## Text block:
= = = = =
Treviso: That beautiful little city just around the corner

Treviso: That beautiful little city just around the corner

A country as beloved by Americans as Italy means there are a lot of tourists here. And while there’s technically nothing wrong with lots of tourists, the general consensus would be that high ratios of tourists greatly diminish the potential for experiencing a country as we dream of, stepping out of the predictability of our lives into a temporary, magical world where everything is different and fascinating. I’ll never forget the American woman who unknowingly cut into all of our “magical” experiences when she loudly announced at a restaurant in Venice, “Hey, y’all got somethin’ ta eat ’round here?”
I can’t tell you how many times I have been to Florence or Venice or Cinque Terre and felt sorry for some of the tourists. Now, don’t get me wrong – a trip to Florence is amazing no matter what. But an Italian vacation hitting only the most famous cities means never truly touching the spirit of the Italian lifestyle, which, technically, is what brings us here to begin with, right? Instead, I recommend with gusto – even if your next vacation outside of your country is short – scheduling in some time in a city off the beaten path, no matter how small and insignificant that city may seem. These are the places that incubate those travelling moments you’ll never forget.
Take Treviso for instance. With a mere 20 minute time investment on a train leaving from Venice every half hour or so, you’ll be so far from the crowds of tourists that you’ll think your train crossed you into some sort of other dimension instead of just transporting you 25 miles away. Impeccably maintained with remains of frescos adorning many buildings,
and lazy art-filled canals cutting through the center of town,
dotted by chic cafes and high quality osterias,
surprisingly even many other Italians don’t give this beautiful city its due credit.
My conversation announcing my trip to Treviso to my Bolognese English students went something like this:
“I’m going to Treviso Sunday!”
“Treviso? Why??”
“Because I want to go someplace new!”
“There’s nothing in Treviso. Don’t go there.”
But still itching to get out of Bologna and not wanting to spend a lot of money, I went anyway, inspired by the advice I found in the blog, Around and About Treviso. But because of my friends’ bad advice, I was so disillusioned about Treviso’s potential before I even arrived that I only scheduled about five hours of time to explore the city, thinking that would be more than enough time. Fortunately, I was quite mistaken.
= = = = =
## Data section:
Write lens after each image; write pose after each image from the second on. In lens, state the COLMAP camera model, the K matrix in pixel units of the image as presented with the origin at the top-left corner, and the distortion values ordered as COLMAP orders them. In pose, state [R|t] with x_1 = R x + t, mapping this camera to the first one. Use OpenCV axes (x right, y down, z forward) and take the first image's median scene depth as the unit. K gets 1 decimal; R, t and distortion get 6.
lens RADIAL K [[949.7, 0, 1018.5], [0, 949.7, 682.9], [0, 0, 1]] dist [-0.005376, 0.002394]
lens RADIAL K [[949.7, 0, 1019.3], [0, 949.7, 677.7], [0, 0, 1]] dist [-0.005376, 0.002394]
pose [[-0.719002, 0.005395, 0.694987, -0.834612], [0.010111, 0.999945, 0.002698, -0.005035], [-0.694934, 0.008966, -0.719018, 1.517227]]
= = = = =
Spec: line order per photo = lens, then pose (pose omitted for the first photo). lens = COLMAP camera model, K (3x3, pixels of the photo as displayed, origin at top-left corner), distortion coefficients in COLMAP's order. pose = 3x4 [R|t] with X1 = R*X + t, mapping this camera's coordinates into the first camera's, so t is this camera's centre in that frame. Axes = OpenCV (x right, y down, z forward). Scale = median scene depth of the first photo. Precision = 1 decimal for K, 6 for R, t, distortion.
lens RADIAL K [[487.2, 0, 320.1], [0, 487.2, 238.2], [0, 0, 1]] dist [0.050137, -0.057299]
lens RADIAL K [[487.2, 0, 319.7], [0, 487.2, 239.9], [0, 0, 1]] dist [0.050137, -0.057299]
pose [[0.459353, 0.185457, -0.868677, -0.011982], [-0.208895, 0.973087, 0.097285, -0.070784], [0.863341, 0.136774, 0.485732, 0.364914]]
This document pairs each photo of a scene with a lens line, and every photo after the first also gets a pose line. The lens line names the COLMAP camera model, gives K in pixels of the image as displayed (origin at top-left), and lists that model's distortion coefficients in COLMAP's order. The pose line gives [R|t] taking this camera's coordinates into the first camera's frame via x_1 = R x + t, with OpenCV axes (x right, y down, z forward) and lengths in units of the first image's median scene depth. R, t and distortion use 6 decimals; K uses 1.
= = = = =
According to the Treviso piece, how long is the train ride from Venice to Treviso? The rows aren't needed here.

About 20 minutes.